■ **Front-end code edit data**

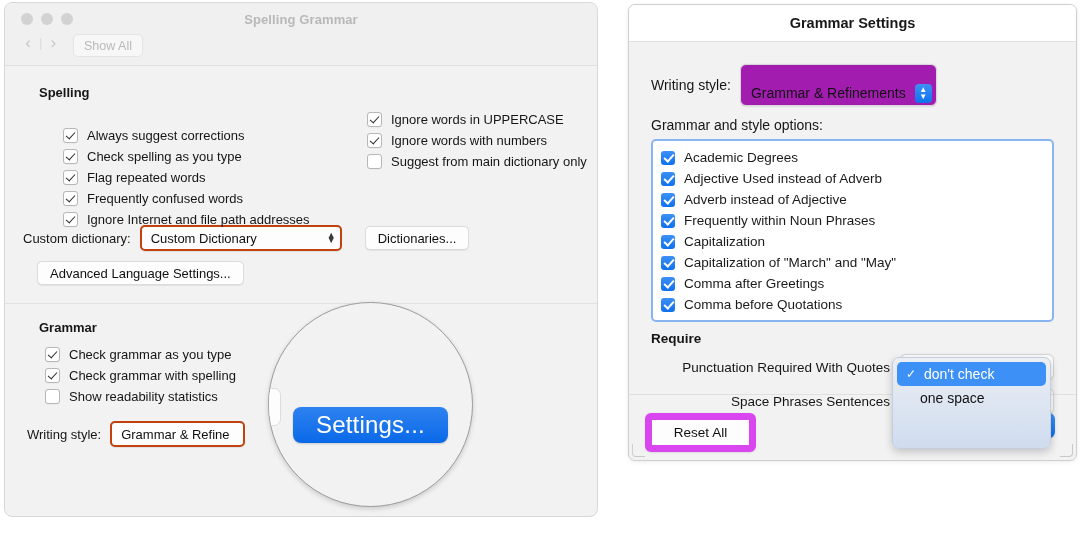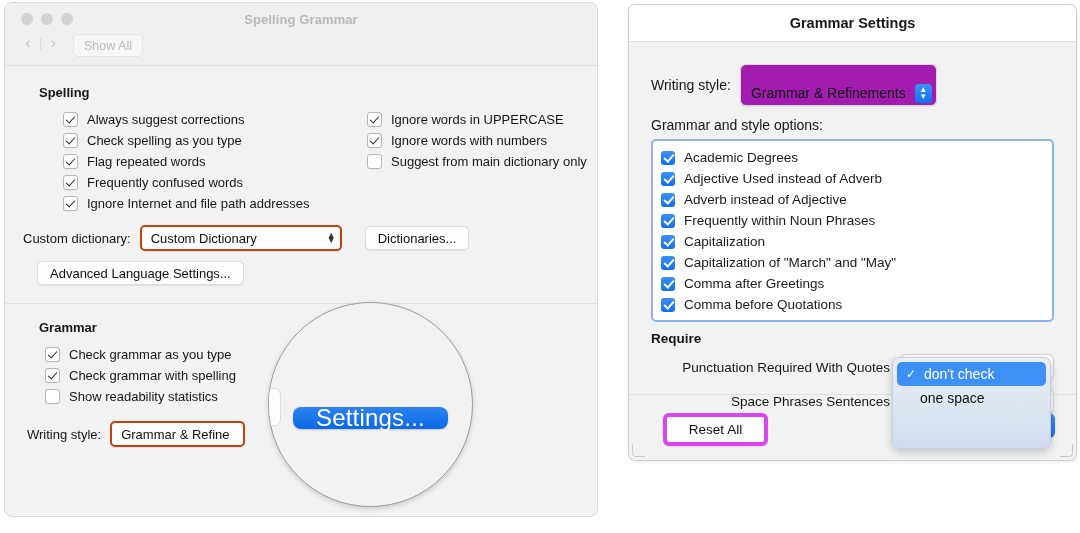--- a/index.html
+++ b/index.html
@@ -81,21 +81,21 @@
     box-shadow: 0 0.5px 0 rgba(0,0,0,.06);
     position: relative; flex: none;
   }
   .cb-box.checked::after {
     content: ""; position: absolute; left: 4px; top: 0.5px;
     width: 4px; height: 8px; border: solid #2a2a2a;
     border-width: 0 1.7px 1.7px 0; transform: rotate(42deg);
   }
   .cb-label { font-size: 13px; color: #161616; white-space: nowrap; }
 
-  .col-left { position: absolute; left: 18px; top: 0; }
+  .col-left { position: absolute; left: 18px; top: 16px; }
   .col-right { position: absolute; left: 322px; top: 0; }
 
   .popup {
     height: 22px; background: #fdfdfd;
     border: 2px solid #c2410c; border-radius: 5px;
     display: inline-flex; align-items: center;
     padding: 0 4px 0 9px; gap: 8px;
     box-shadow: 0 0.5px 1px rgba(0,0,0,.07);
     font-size: 13px; color: #101010;
   }
@@ -118,21 +118,21 @@
   #magnifier {
     position: absolute; left: 268px; top: 302px;
     width: 203px; height: 203px; border-radius: 50%;
     background: #f2f2f2;
     border: 1.5px solid #9c9c9c;
     box-shadow: 0 2px 5px rgba(0,0,0,.16);
     overflow: hidden;
   }
   #magnified-settings-btn {
     position: absolute; left: 24px; top: 104px;
-    height: 22px; padding: 0 23px;
+    height: 36px; padding: 0 23px;
     display: flex; align-items: center; justify-content: center;
     background: linear-gradient(#2e82f0, #0a69e8);
     border-radius: 8px;
     color: #ffffff; font-size: 24px; letter-spacing: .2px;
     box-shadow: 0 1px 2px rgba(0,0,0,.18);
   }
   #magnified-popup-sliver {
     position: absolute; left: -12px; top: 85px;
     width: 22px; height: 36px;
     background: #fdfdfd; border: 1px solid #dcdcdc;
@@ -211,24 +211,24 @@
     box-shadow: 0 0.5px 1.5px rgba(0,0,0,.09);
     font-size: 13.5px; color: #101010; flex: none;
   }
   .popup-sm .chev-badge { margin-left: auto; }
 
   #rw-divider {
     position: absolute; left: 0; right: 0; top: 389px;
     height: 1px; background: #e0e0e0;
   }
   #reset-all-button {
-    position: absolute; left: 34px; top: 408px;
+    position: absolute; left: 16px; top: 408px;
     width: 97px; height: 25px;
     display: flex; align-items: center; justify-content: center;
-    background: #fdfdfd; border: 4px solid #d946ef; border-radius: 6px;
+    background: #fdfdfd; border: 7px solid #d946ef; border-radius: 6px;
     box-shadow: 0 0.5px 1.5px rgba(0,0,0,.09);
     font-size: 13.5px; color: #101010;
   }
   #cancel-button {
     position: absolute; left: 263px; top: 408px;
     width: 78px; height: 25px;
     display: flex; align-items: center; justify-content: center;
     background: #fdfdfd; border: 1px solid #d8d8d8; border-radius: 6px;
     box-shadow: 0 0.5px 1.5px rgba(0,0,0,.09);
     font-size: 13.5px; color: #101010; overflow: hidden;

■ **Work instruction**
Look through the records above and please copy every line in which the string "border" occurs.

■ **Answer section**
     width: 4px; height: 8px; border: solid #2a2a2a;
     border-width: 0 1.7px 1.7px 0; transform: rotate(42deg);
     border: 2px solid #c2410c; border-radius: 5px;
     width: 203px; height: 203px; border-radius: 50%;
     border: 1.5px solid #9c9c9c;
     border-radius: 8px;
     background: #fdfdfd; border: 1px solid #dcdcdc;
-    background: #fdfdfd; border: 4px solid #d946ef; border-radius: 6px;
+    background: #fdfdfd; border: 7px solid #d946ef; border-radius: 6px;
     background: #fdfdfd; border: 1px solid #d8d8d8; border-radius: 6px;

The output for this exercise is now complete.